Temuan Komnas HAM dalam Kasus Pemusnahan Amunisi di Garut

3 hours ago 1

TEMPO.CO, Jakarta - Anggota Komisi Nasional Hak Asasi Manusia (Komnas HAM), Uli Parulian Sihombing, membeberkan sejumlah hasil temuan dari insiden ledakan amunisi saat proses pemusnahan amunisi kedaluwarsa atau tidak layak pakai yang dilakukan Gudang Pusat Amunisi III Pusat Peralatan TNI AD di Desa Sagara, Kecamatan Cibalong, Kabupaten Garut, Jawa Barat, pada Senin, 12 Mei 2025.

Temuan Komnas HAM

Berikut sederet temuan Komnas HAM terkait peristiwa yang menewaskan sembilan warga sipil dan empat personel TNI AD tersebut:

1. Tanpa Pelindung Diri

Dalam pemusnahan amunisi itu, TNI mempekerjakan 21 warga sipil sebagai tenaga harian lepas, namun tidak dibekali dengan peralatan khusus atau alat pelindung diri. “Saat ditemukan, para korban mengalami luka bakar berat dan beberapa di antaranya ditemukan dalam keadaan tubuh yang tidak utuh akibat ledakan,” kata Uli dalam konferensi pers di kantornya pada Jumat, 23 Mei 2025.
+++
__PERINTAH__. Dari artikel tentang temuan Komnas HAM di Garut, salin kata demi kata bagian yang dimulai dengan "TEMPO.CO, Jakarta - Anggota" dan berlanjut hingga "12 Mei 2025.".

Data sumber
+++
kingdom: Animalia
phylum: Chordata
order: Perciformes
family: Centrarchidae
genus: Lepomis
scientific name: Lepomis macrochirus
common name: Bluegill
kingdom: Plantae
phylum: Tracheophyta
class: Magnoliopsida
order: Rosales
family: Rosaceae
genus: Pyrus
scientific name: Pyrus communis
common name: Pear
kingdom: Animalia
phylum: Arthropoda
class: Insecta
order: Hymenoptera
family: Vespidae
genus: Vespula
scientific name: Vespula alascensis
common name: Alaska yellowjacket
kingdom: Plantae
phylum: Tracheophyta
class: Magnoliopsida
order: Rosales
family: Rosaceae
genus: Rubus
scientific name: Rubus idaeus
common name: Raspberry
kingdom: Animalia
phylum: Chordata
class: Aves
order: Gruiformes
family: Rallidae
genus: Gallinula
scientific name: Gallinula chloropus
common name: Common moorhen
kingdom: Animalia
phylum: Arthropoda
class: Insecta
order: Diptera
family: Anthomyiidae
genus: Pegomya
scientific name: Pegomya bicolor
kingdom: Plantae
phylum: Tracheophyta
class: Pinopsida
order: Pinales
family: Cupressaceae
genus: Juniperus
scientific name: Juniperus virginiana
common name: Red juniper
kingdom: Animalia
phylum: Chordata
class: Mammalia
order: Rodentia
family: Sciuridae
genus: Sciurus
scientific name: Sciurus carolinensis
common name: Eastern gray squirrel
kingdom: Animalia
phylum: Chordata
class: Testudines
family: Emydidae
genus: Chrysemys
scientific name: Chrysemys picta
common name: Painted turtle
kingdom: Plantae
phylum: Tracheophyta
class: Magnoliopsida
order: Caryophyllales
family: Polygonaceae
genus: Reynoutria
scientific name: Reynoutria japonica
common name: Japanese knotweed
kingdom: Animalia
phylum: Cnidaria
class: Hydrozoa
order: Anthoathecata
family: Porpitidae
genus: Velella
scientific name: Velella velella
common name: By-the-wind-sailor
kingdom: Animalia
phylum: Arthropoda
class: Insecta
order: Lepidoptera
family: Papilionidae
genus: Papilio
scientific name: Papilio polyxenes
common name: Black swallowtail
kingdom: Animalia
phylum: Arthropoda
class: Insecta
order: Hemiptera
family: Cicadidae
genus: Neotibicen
+++
__JAWABAN LATIHAN__.
TEMPO.CO, Jakarta - Anggota Komisi Nasional Hak Asasi Manusia (Komnas HAM), Uli Parulian Sihombing, membeberkan sejumlah hasil temuan dari insiden ledakan amunisi saat proses pemusnahan amunisi kedaluwarsa atau tidak layak pakai yang dilakukan Gudang Pusat Amunisi III Pusat Peralatan TNI AD di Desa Sagara, Kecamatan Cibalong, Kabupaten Garut, Jawa Barat, pada Senin, 12 Mei 2025.